◆ **Information supplied**
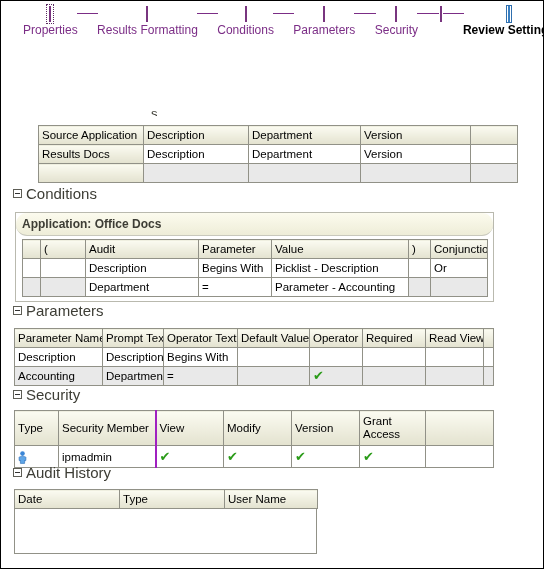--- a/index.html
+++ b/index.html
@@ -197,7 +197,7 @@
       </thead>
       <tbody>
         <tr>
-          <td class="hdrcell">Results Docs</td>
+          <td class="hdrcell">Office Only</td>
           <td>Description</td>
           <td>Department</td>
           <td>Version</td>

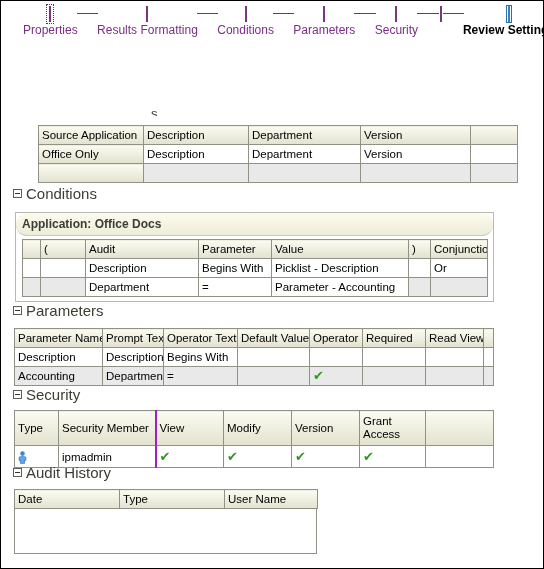--- a/index.html
+++ b/index.html
@@ -238,7 +238,7 @@
           <tr>
             <th></th>
             <th class="ctr">(</th>
-            <th>Audit</th>
+            <th>Cancel</th>
             <th>Parameter</th>
             <th>Value</th>
             <th class="ctr">)</th>

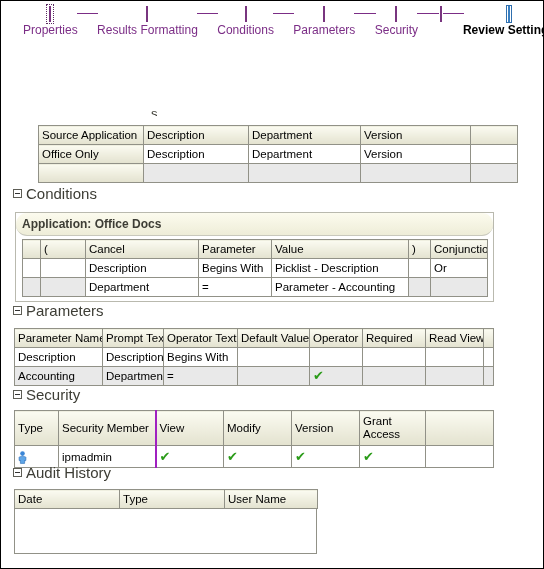--- a/index.html
+++ b/index.html
@@ -294,7 +294,7 @@
           <th>Prompt Text</th>
           <th>Operator Text</th>
           <th>Default Value</th>
-          <th class="ctr">Operator</th>
+          <th class="ctr">Picklist</th>
           <th class="ctr">Required</th>
           <th class="ctr">Read View</th>
           <th></th>

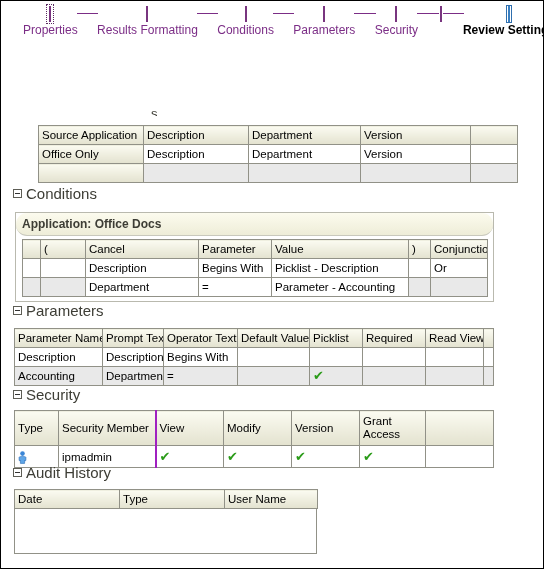--- a/index.html
+++ b/index.html
@@ -296,7 +296,7 @@
           <th>Default Value</th>
           <th class="ctr">Picklist</th>
           <th class="ctr">Required</th>
-          <th class="ctr">Read View</th>
+          <th class="ctr">Date Only</th>
           <th></th>
         </tr>
       </thead>

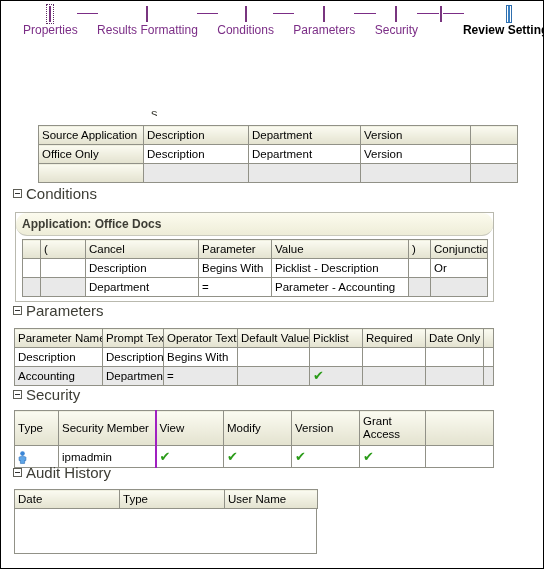--- a/index.html
+++ b/index.html
@@ -376,7 +376,6 @@
   <div style="position:absolute;left:12px;top:463px;">
     <div class="sect-hdr">
       <span class="toggle"></span>
-      <span>Audit History</span>
     </div>
   </div>
 

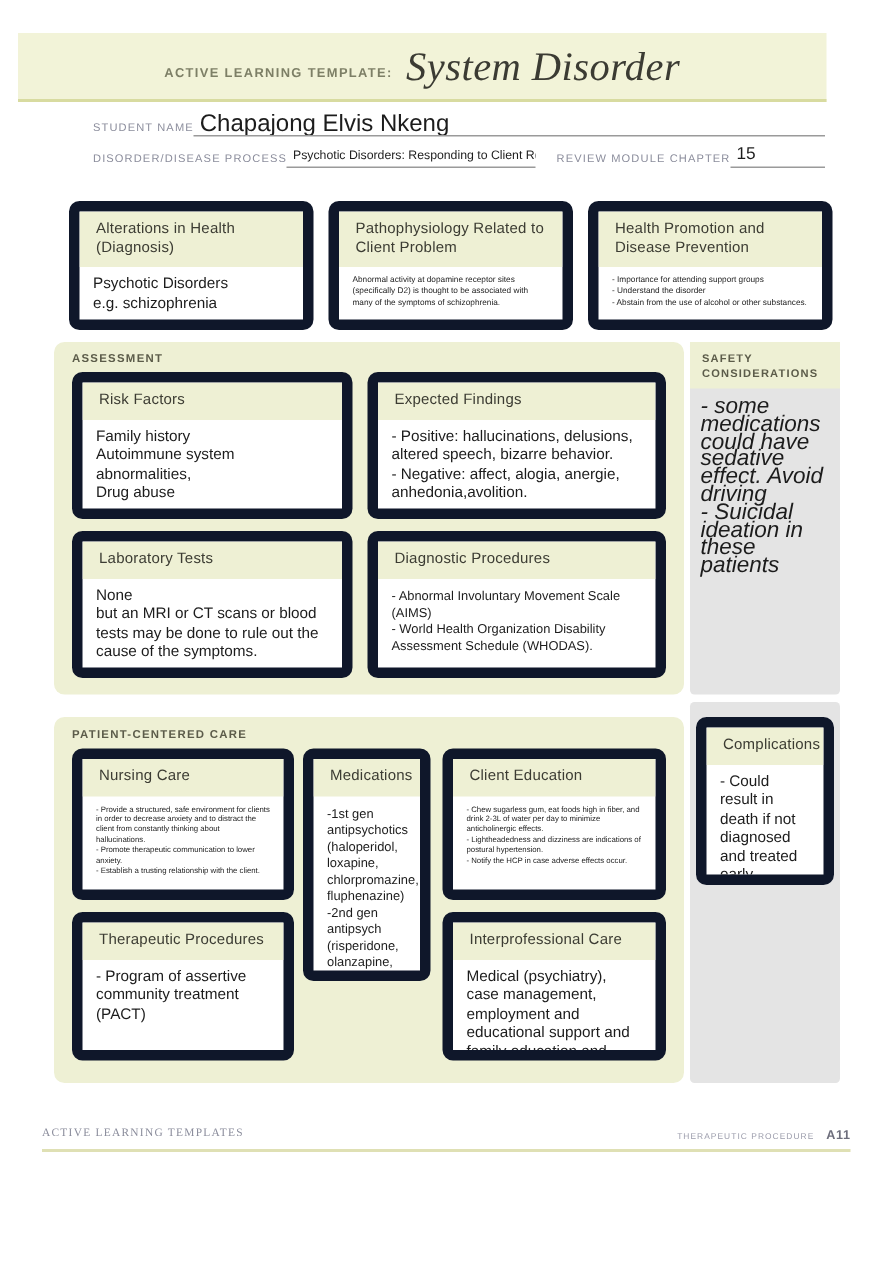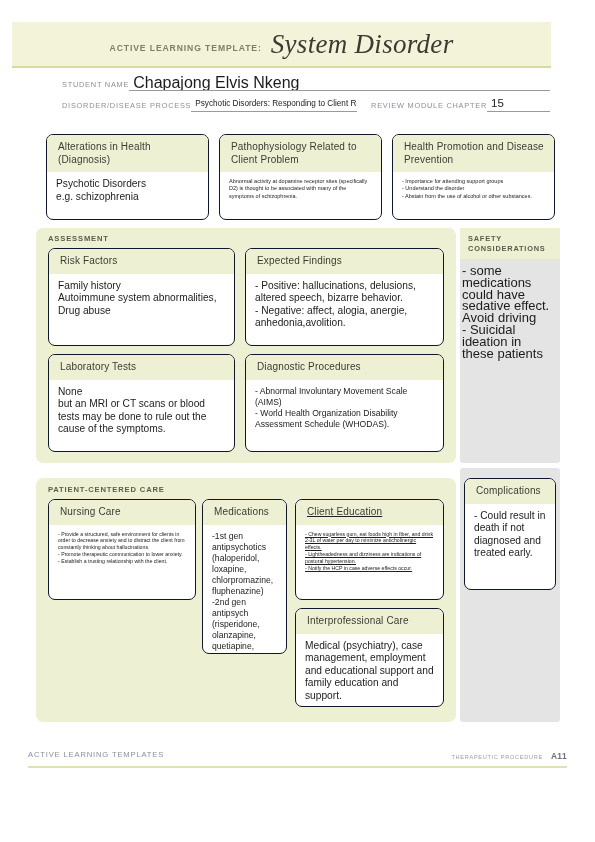--- a/index.html
+++ b/index.html
@@ -102,7 +102,7 @@
   
   .card {
     background: #ffffff;
-    border: 1px solid #0f172a;
+    border: 7px solid #0f172a;
     border-radius: 7px;
     overflow: hidden;
     box-sizing: border-box;

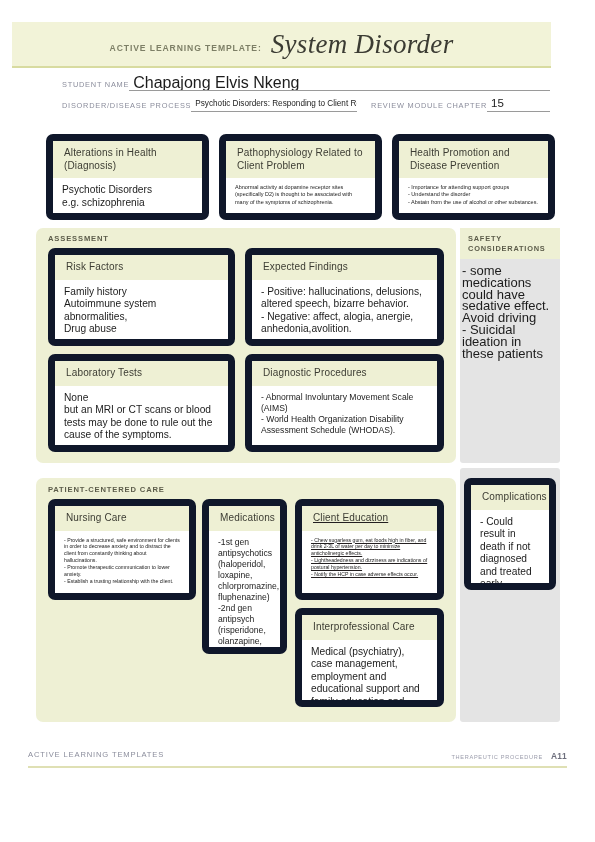--- a/index.html
+++ b/index.html
@@ -198,12 +198,13 @@
     white-space: pre-line;
   }
   #panel-safety .safety-bd {
-    padding: 6px 7px 5px 2px;
-    font-size: 13px;
+    padding: 6px 7px 5px 7px;
+    font-size: 15px;
     line-height: 11.8px;
     color: #1c1c1c;
     white-space: pre-line;
     box-sizing: border-box;
+    font-style: italic;
   }
 
   

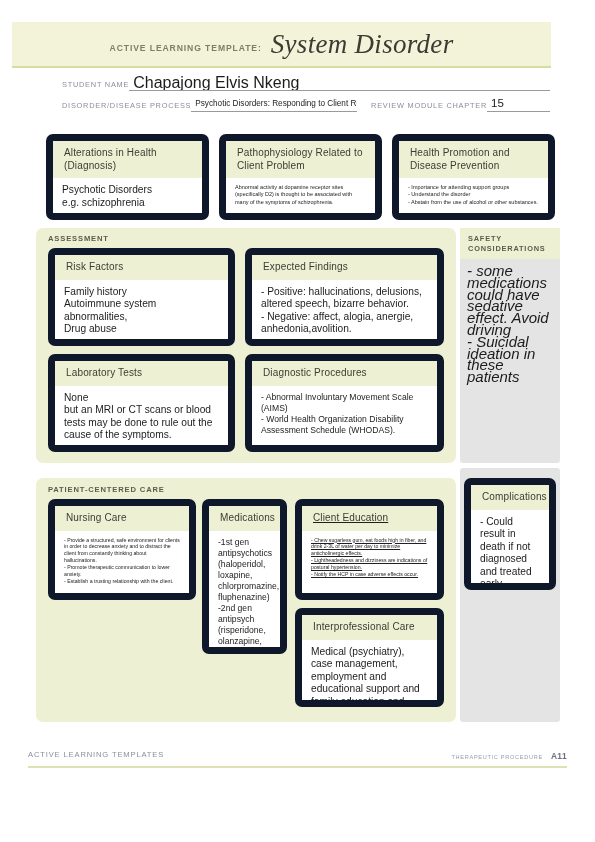--- a/index.html
+++ b/index.html
@@ -213,7 +213,7 @@
 
   #card-nursing   { left: 48px;  top: 499px; width: 148px; height: 101px; }
   #card-meds      { left: 202px; top: 499px; width: 85px;  height: 155px; }
-  #card-clientedu { left: 295px; top: 499px; width: 149px; height: 101px; text-decoration: underline; }
+  #card-clientedu { left: 295px; top: 499px; width: 149px; height: 101px; }
   #card-therap    { left: 48px;  top: 608px; width: 148px; height: 99px; }
   #card-interpro  { left: 295px; top: 608px; width: 149px; height: 99px; }
 

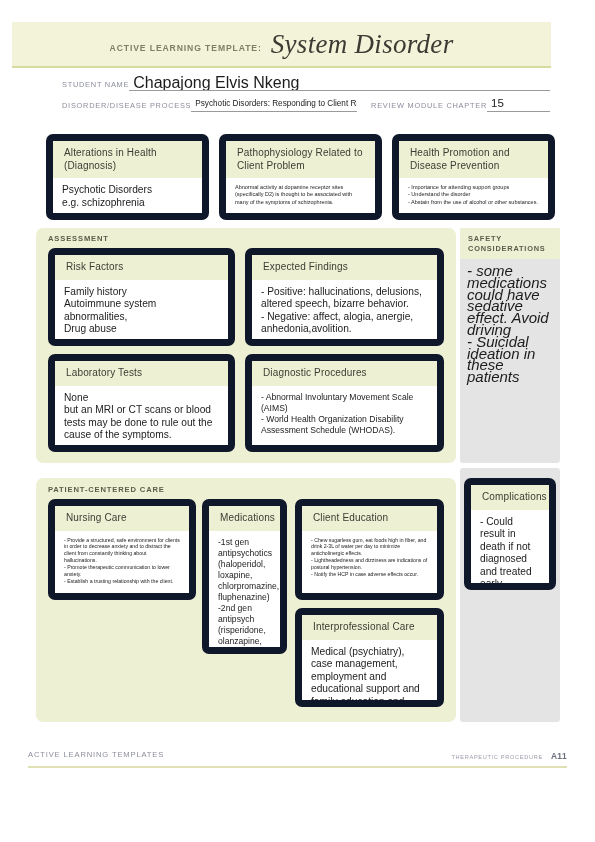--- a/index.html
+++ b/index.html
@@ -411,6 +411,14 @@
     </div>
   </div>
 
+  <div class="card" id="card-therap">
+    <div class="card-hd">
+      <div class="t">Therapeutic Procedures</div>
+    </div>
+    <div class="card-bd">
+      <div class="bd-lg">- Program of assertive community treatment (PACT)</div>
+    </div>
+  </div>
 
   <div class="card" id="card-interpro">
     <div class="card-hd">

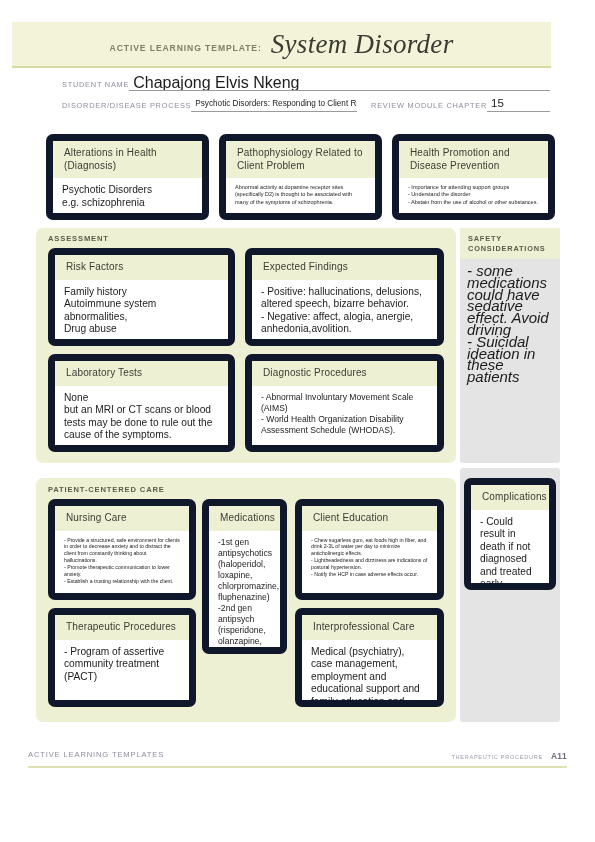--- a/index.html
+++ b/index.html
@@ -241,6 +241,7 @@
     letter-spacing: 0.85px;
     color: #8b8d9c;
     text-transform: uppercase;
+    font-family: Liberation Serif, serif;
   }
   .footer-right {
     position: absolute;

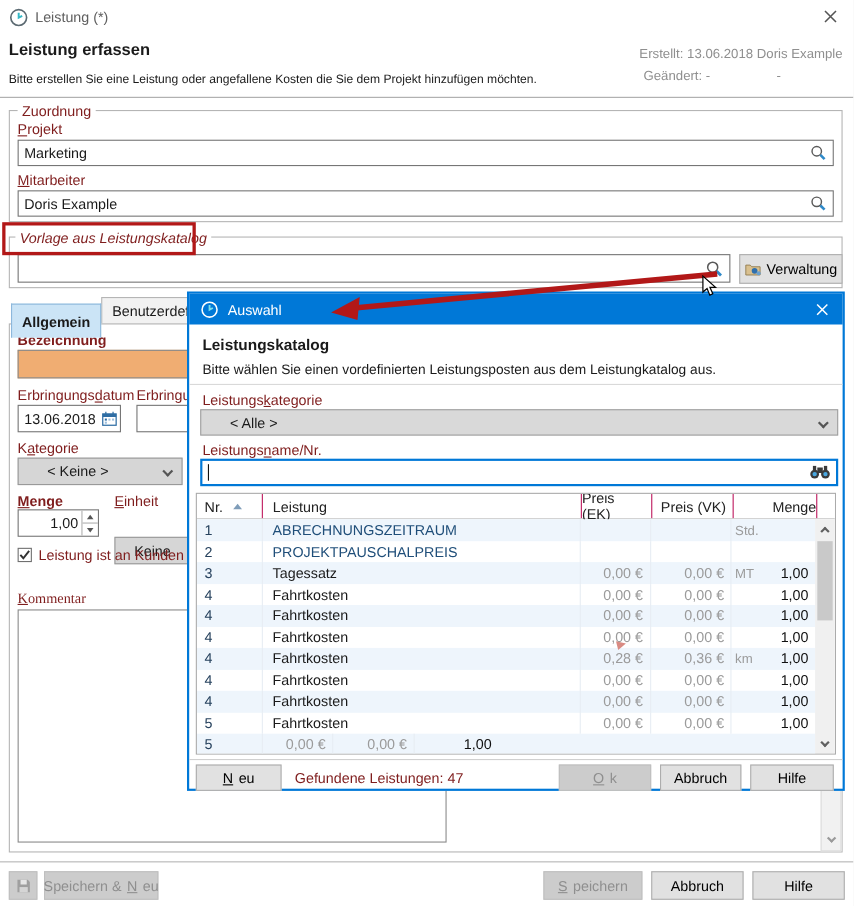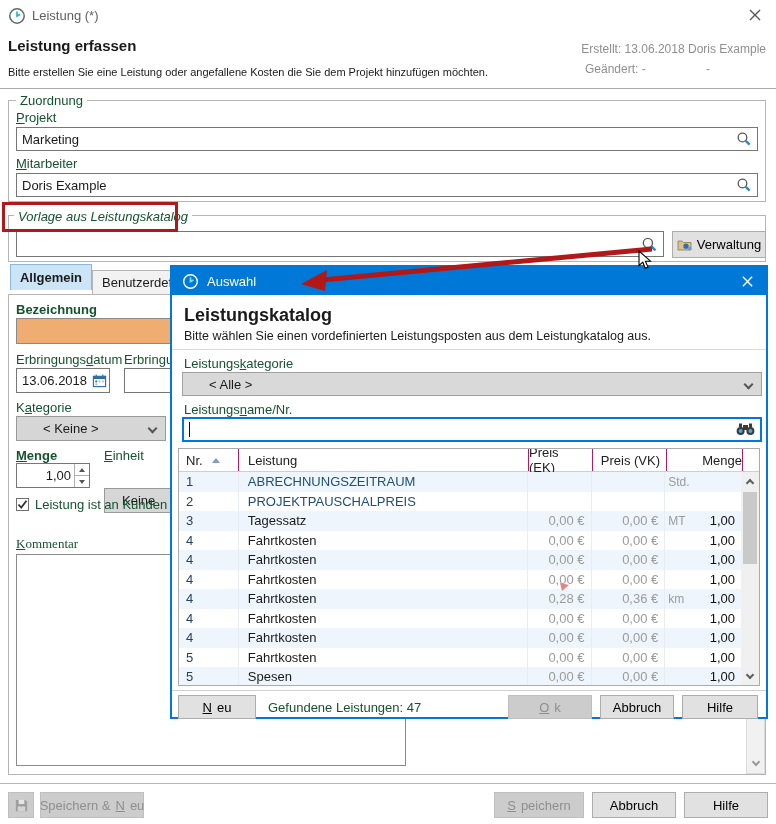--- a/index.html
+++ b/index.html
@@ -7,7 +7,7 @@
   .screen{position:relative;width:776px;height:824px;background:#fff;overflow:hidden;
           font-family:"Liberation Sans","DejaVu Sans",sans-serif;font-size:13px;color:#1a1a1a;}
   .abs{position:absolute;}
-  .lbl{font-size:13px;color:#14532d;white-space:nowrap;}
+  .lbl{font-size:13px;color:#7f1d1d;white-space:nowrap;}
   .gray{color:#8f8f8f;}
   .bold{font-weight:bold;}
   u{text-decoration:underline;}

◆ **What you will do**
Output the entries exactly and keep every picture out of them.

◆ **Result**
--- a/index.html
+++ b/index.html
@@ -197,7 +197,7 @@
       </thead>
       <tbody>
         <tr>
-          <td class="hdrcell">Results Docs</td>
+          <td class="hdrcell">Office Only</td>
           <td>Description</td>
           <td>Department</td>
           <td>Version</td>

--- a/index.html
+++ b/index.html
@@ -238,7 +238,7 @@
           <tr>
             <th></th>
             <th class="ctr">(</th>
-            <th>Audit</th>
+            <th>Cancel</th>
             <th>Parameter</th>
             <th>Value</th>
             <th class="ctr">)</th>

--- a/index.html
+++ b/index.html
@@ -294,7 +294,7 @@
           <th>Prompt Text</th>
           <th>Operator Text</th>
           <th>Default Value</th>
-          <th class="ctr">Operator</th>
+          <th class="ctr">Picklist</th>
           <th class="ctr">Required</th>
           <th class="ctr">Read View</th>
           <th></th>

--- a/index.html
+++ b/index.html
@@ -296,7 +296,7 @@
           <th>Default Value</th>
           <th class="ctr">Picklist</th>
           <th class="ctr">Required</th>
-          <th class="ctr">Read View</th>
+          <th class="ctr">Date Only</th>
           <th></th>
         </tr>
       </thead>

--- a/index.html
+++ b/index.html
@@ -376,7 +376,6 @@
   <div style="position:absolute;left:12px;top:463px;">
     <div class="sect-hdr">
       <span class="toggle"></span>
-      <span>Audit History</span>
     </div>
   </div>
 

--- a/index.html
+++ b/index.html
@@ -102,7 +102,7 @@
   
   .card {
     background: #ffffff;
-    border: 1px solid #0f172a;
+    border: 7px solid #0f172a;
     border-radius: 7px;
     overflow: hidden;
     box-sizing: border-box;

--- a/index.html
+++ b/index.html
@@ -198,12 +198,13 @@
     white-space: pre-line;
   }
   #panel-safety .safety-bd {
-    padding: 6px 7px 5px 2px;
-    font-size: 13px;
+    padding: 6px 7px 5px 7px;
+    font-size: 15px;
     line-height: 11.8px;
     color: #1c1c1c;
     white-space: pre-line;
     box-sizing: border-box;
+    font-style: italic;
   }
 
   

--- a/index.html
+++ b/index.html
@@ -213,7 +213,7 @@
 
   #card-nursing   { left: 48px;  top: 499px; width: 148px; height: 101px; }
   #card-meds      { left: 202px; top: 499px; width: 85px;  height: 155px; }
-  #card-clientedu { left: 295px; top: 499px; width: 149px; height: 101px; text-decoration: underline; }
+  #card-clientedu { left: 295px; top: 499px; width: 149px; height: 101px; }
   #card-therap    { left: 48px;  top: 608px; width: 148px; height: 99px; }
   #card-interpro  { left: 295px; top: 608px; width: 149px; height: 99px; }
 

--- a/index.html
+++ b/index.html
@@ -411,6 +411,14 @@
     </div>
   </div>
 
+  <div class="card" id="card-therap">
+    <div class="card-hd">
+      <div class="t">Therapeutic Procedures</div>
+    </div>
+    <div class="card-bd">
+      <div class="bd-lg">- Program of assertive community treatment (PACT)</div>
+    </div>
+  </div>
 
   <div class="card" id="card-interpro">
     <div class="card-hd">

--- a/index.html
+++ b/index.html
@@ -241,6 +241,7 @@
     letter-spacing: 0.85px;
     color: #8b8d9c;
     text-transform: uppercase;
+    font-family: Liberation Serif, serif;
   }
   .footer-right {
     position: absolute;

--- a/index.html
+++ b/index.html
@@ -7,7 +7,7 @@
   .screen{position:relative;width:776px;height:824px;background:#fff;overflow:hidden;
           font-family:"Liberation Sans","DejaVu Sans",sans-serif;font-size:13px;color:#1a1a1a;}
   .abs{position:absolute;}
-  .lbl{font-size:13px;color:#14532d;white-space:nowrap;}
+  .lbl{font-size:13px;color:#7f1d1d;white-space:nowrap;}
   .gray{color:#8f8f8f;}
   .bold{font-weight:bold;}
   u{text-decoration:underline;}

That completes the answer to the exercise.